Unecritinib, a ROS1 inhibitor developed by CTTQ, was approved in April 2024 for the treatment of adult patients with ROS1+ locally advanced or metastatic non-small cell lung cancer (NSCLC). Envonalkib, an ALK inhibitor developed by CTTQ, was approved in June 2024 for the treatment of ALK+ locally advanced or metastatic non-small cell lung cancer (NSCLC) in patients naïve to ALK inhibitor therapy. Drugs targeting these two pathways share similar indications and are often multi-targeting agents, typically capable of simultaneously inhibiting ROS1 and ALK, among other targets. Structurally, these two drugs share a similar structure, resembling Ensatinib (Betta Pharmaceuticals) and Crizotinib (Pfizer).

VI. Entinostat

Entinostat, an HDAC inhibitor developed by EOC Pharma, was approved in April 2024 for use in combination with aromatase inhibitors in the treatment of HR+/HER2- locally advanced or metastatic breast cancer that has recurred or progressed after endocrine therapy.

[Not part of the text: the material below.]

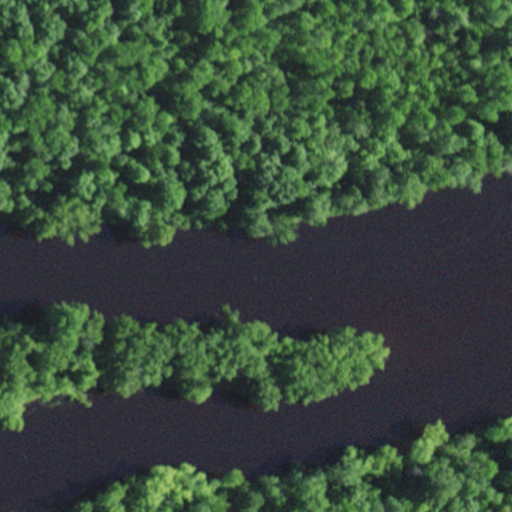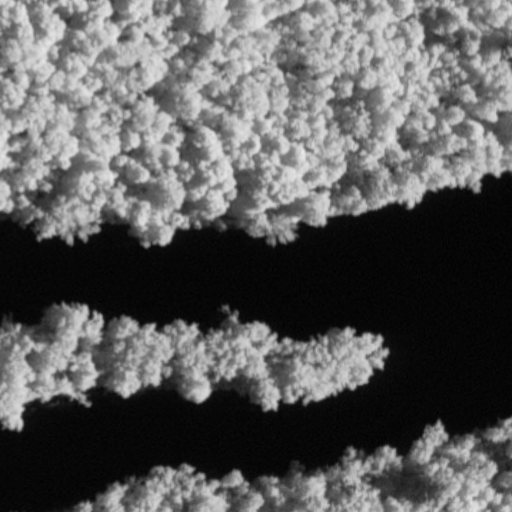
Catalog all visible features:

Compared to other HDAC inhibitors, this drug selectively inhibits class I HDAC enzymes and features a longer half-life. Its structure is quite similar to Chidamide (Chipscreen).

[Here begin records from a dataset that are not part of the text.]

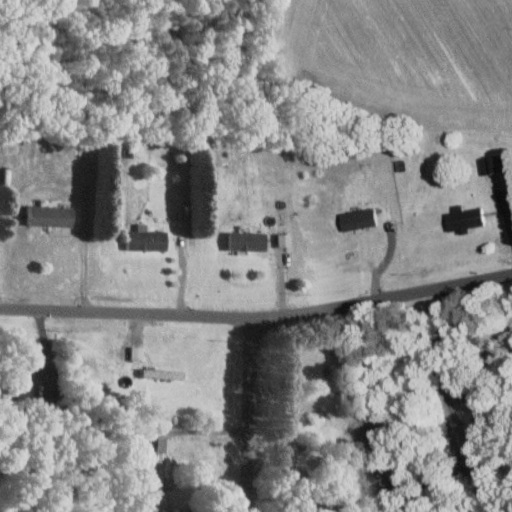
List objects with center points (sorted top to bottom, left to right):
building: (487, 163)
building: (53, 215)
building: (460, 218)
building: (363, 219)
building: (149, 238)
building: (249, 240)
road: (84, 255)
road: (386, 258)
road: (257, 318)
building: (139, 352)
building: (169, 373)
road: (249, 415)
building: (162, 472)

VII. Crisugabalin Besilate

Crisugabalin Besilate, a third-generation central nervous system calcium channel modulator developed by Haisco, was approved in May 2024. As a γ-aminobutyric acid (GABA) analogue, it is indicated for the treatment of diabetic peripheral neuropathic pain in adults. This drug is characterized by a relatively unique tricyclic structure.

VIII. Rezivertinib

IX. Rilertinib

Rezivertinib, developed by Beta Pharma and approved in May 2024, and Rilertinib, developed by Sanhome and approved in 2024, are both third-generation EGFR inhibitors indicated for the treatment of locally advanced or metastatic non-small cell lung cancer (NSCLC) in adults who are positive for the EGFR T790M mutation. The structures of these two drugs are strikingly similar, and they belong to a group of structurally related compounds that trace back to Osimertinib, which was launched in 2015.

X. Golidocitinib

Golidocitinib, a highly selective JAK1 inhibitor developed by Dizal Pharma, was approved in June 2024 for the treatment of adult patients with relapsed or refractory peripheral T-cell lymphoma (r/r PTCL) who have received at least first-line systemic therapy. Although several JAK1 inhibitors are available on the market, their selectivity often remains suboptimal. Golidocitinib stands out as one focusing on tumor therapy, while current research mainly emphasizes anti-inflammatory applications.

XI. Cofrogliptin

XII. Sentagliptin

XIII. Fultagliptin

Cofrogliptin (developed by Haisco and approved in June 2024), Sentagliptin (developed by CGeneTech and approved in December 2024), and Fultagliptin (developed by Salubris and approved in July 2024) are all DPP-4 inhibitors used to improve glycemic control in adult patients with type 2 diabetes mellitus (T2DM). Cofrogliptin is derived by introducing a trifluoromethyl group into Omarigliptin. Sentagliptin is produced by introducing a methyl group into Sitagliptin, and Retagliptin (Hengrui Pharmaceuticals) shares a similar structure. Fultagliptin has a structural similarity to both Alogliptin and Trelagliptin.

XIV. Fulzerasib

XV. Garsorasib

Fulzerasib (a KRAS G12C inhibitor developed by Innovent Biologics and GenFleet Therapeutics and approved in August 2024) and Garsorasib (a KRAS G12C inhibitor developed by CTTQ and approved in November 2024) are both intended for the treatment of advanced non-small cell lung cancer (NSCLC) in adult patients with KRAS G12C mutations. From a structural perspective, both drugs are derivatives of Sotorasib.

The harsh winter will inevitably pass as the industry continues to grow. We hope that Chinese companies will evolve from being followers to becoming pioneers in the future.